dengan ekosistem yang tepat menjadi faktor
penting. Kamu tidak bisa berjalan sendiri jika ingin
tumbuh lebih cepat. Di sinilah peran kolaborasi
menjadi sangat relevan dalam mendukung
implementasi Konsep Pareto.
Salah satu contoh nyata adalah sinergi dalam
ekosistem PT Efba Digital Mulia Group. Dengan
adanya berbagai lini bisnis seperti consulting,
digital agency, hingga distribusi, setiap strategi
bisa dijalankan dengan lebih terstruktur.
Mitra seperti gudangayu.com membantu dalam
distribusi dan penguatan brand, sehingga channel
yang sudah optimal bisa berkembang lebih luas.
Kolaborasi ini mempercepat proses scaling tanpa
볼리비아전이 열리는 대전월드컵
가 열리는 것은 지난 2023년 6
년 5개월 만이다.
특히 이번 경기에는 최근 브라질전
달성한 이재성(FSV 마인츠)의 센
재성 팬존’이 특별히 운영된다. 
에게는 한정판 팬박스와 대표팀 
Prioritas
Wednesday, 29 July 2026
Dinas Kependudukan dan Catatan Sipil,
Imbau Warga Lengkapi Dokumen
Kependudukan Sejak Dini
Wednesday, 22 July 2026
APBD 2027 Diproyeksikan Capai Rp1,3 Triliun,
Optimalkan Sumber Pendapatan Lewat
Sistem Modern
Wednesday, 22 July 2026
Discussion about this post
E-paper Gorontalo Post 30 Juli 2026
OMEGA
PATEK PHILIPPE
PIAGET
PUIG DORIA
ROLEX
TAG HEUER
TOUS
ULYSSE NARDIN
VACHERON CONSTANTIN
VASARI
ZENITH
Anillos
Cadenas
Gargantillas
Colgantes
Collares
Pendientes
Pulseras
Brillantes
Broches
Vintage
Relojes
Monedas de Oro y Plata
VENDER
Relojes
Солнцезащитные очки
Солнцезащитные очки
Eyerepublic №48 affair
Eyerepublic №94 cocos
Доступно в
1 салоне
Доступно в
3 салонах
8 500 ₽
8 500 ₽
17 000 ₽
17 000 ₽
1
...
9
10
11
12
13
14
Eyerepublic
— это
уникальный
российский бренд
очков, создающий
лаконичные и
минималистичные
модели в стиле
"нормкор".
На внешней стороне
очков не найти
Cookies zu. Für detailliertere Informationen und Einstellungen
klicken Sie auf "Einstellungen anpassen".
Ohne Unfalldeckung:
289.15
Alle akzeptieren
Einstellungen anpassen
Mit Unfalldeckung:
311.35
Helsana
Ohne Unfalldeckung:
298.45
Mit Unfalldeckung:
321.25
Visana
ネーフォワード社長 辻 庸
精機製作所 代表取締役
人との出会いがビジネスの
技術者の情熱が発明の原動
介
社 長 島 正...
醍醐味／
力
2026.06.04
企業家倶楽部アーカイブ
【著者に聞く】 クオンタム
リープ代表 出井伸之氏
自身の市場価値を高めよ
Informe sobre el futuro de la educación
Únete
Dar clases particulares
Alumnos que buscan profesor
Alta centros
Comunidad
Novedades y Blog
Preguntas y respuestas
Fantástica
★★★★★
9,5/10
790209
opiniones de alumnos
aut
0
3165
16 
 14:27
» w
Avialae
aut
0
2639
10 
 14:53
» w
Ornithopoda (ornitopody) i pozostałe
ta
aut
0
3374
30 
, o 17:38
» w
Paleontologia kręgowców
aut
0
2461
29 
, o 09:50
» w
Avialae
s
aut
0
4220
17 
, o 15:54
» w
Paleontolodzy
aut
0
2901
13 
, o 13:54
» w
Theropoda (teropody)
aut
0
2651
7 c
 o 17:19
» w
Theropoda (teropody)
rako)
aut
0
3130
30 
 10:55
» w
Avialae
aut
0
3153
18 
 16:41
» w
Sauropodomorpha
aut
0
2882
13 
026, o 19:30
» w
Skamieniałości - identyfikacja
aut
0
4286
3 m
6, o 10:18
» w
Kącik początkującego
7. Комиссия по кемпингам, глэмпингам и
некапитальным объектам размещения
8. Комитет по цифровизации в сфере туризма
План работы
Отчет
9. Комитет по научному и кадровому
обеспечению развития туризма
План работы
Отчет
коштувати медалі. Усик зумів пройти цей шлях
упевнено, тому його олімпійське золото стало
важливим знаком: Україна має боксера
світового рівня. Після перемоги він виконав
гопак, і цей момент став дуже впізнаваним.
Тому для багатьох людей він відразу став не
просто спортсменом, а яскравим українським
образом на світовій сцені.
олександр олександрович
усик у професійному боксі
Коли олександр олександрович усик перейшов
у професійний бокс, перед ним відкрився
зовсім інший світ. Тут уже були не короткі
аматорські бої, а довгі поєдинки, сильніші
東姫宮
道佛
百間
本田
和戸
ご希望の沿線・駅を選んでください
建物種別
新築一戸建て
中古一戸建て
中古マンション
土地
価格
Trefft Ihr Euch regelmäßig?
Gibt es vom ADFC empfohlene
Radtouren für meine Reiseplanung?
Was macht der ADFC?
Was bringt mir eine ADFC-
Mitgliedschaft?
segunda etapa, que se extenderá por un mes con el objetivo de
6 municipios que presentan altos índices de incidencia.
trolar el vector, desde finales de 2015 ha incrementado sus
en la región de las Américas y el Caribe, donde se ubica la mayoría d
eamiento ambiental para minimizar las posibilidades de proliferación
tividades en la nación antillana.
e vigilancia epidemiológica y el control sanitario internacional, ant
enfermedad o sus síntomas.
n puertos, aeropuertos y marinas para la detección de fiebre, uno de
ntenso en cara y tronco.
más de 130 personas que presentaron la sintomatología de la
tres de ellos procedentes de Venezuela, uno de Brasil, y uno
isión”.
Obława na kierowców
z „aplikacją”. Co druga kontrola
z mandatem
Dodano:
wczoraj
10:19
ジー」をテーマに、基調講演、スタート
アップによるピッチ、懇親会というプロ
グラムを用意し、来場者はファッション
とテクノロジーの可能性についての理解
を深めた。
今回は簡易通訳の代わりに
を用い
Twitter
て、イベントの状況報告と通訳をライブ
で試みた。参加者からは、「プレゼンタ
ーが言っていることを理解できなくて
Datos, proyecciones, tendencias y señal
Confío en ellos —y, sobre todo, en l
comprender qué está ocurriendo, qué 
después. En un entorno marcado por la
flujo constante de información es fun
----
• _PROMPT_: Print exactly the lines above, starting at the line that contains "Коли олександр олександрович усик перейшов" and ending with the last line of the records, both included.

• _SOLUTION FOR THIS TASK_:
Коли олександр олександрович усик перейшов
у професійний бокс, перед ним відкрився
зовсім інший світ. Тут уже були не короткі
аматорські бої, а довгі поєдинки, сильніші
東姫宮
道佛
百間
本田
和戸
ご希望の沿線・駅を選んでください
建物種別
新築一戸建て
中古一戸建て
中古マンション
土地
価格
Trefft Ihr Euch regelmäßig?
Gibt es vom ADFC empfohlene
Radtouren für meine Reiseplanung?
Was macht der ADFC?
Was bringt mir eine ADFC-
Mitgliedschaft?
segunda etapa, que se extenderá por un mes con el objetivo de
6 municipios que presentan altos índices de incidencia.
trolar el vector, desde finales de 2015 ha incrementado sus
en la región de las Américas y el Caribe, donde se ubica la mayoría d
eamiento ambiental para minimizar las posibilidades de proliferación
tividades en la nación antillana.
e vigilancia epidemiológica y el control sanitario internacional, ant
enfermedad o sus síntomas.
n puertos, aeropuertos y marinas para la detección de fiebre, uno de
ntenso en cara y tronco.
más de 130 personas que presentaron la sintomatología de la
tres de ellos procedentes de Venezuela, uno de Brasil, y uno
isión”.
Obława na kierowców
z „aplikacją”. Co druga kontrola
z mandatem
Dodano:
wczoraj
10:19
ジー」をテーマに、基調講演、スタート
アップによるピッチ、懇親会というプロ
グラムを用意し、来場者はファッション
とテクノロジーの可能性についての理解
を深めた。
今回は簡易通訳の代わりに
を用い
Twitter
て、イベントの状況報告と通訳をライブ
で試みた。参加者からは、「プレゼンタ
ーが言っていることを理解できなくて
Datos, proyecciones, tendencias y señal
Confío en ellos —y, sobre todo, en l
comprender qué está ocurriendo, qué 
después. En un entorno marcado por la
flujo constante de información es fun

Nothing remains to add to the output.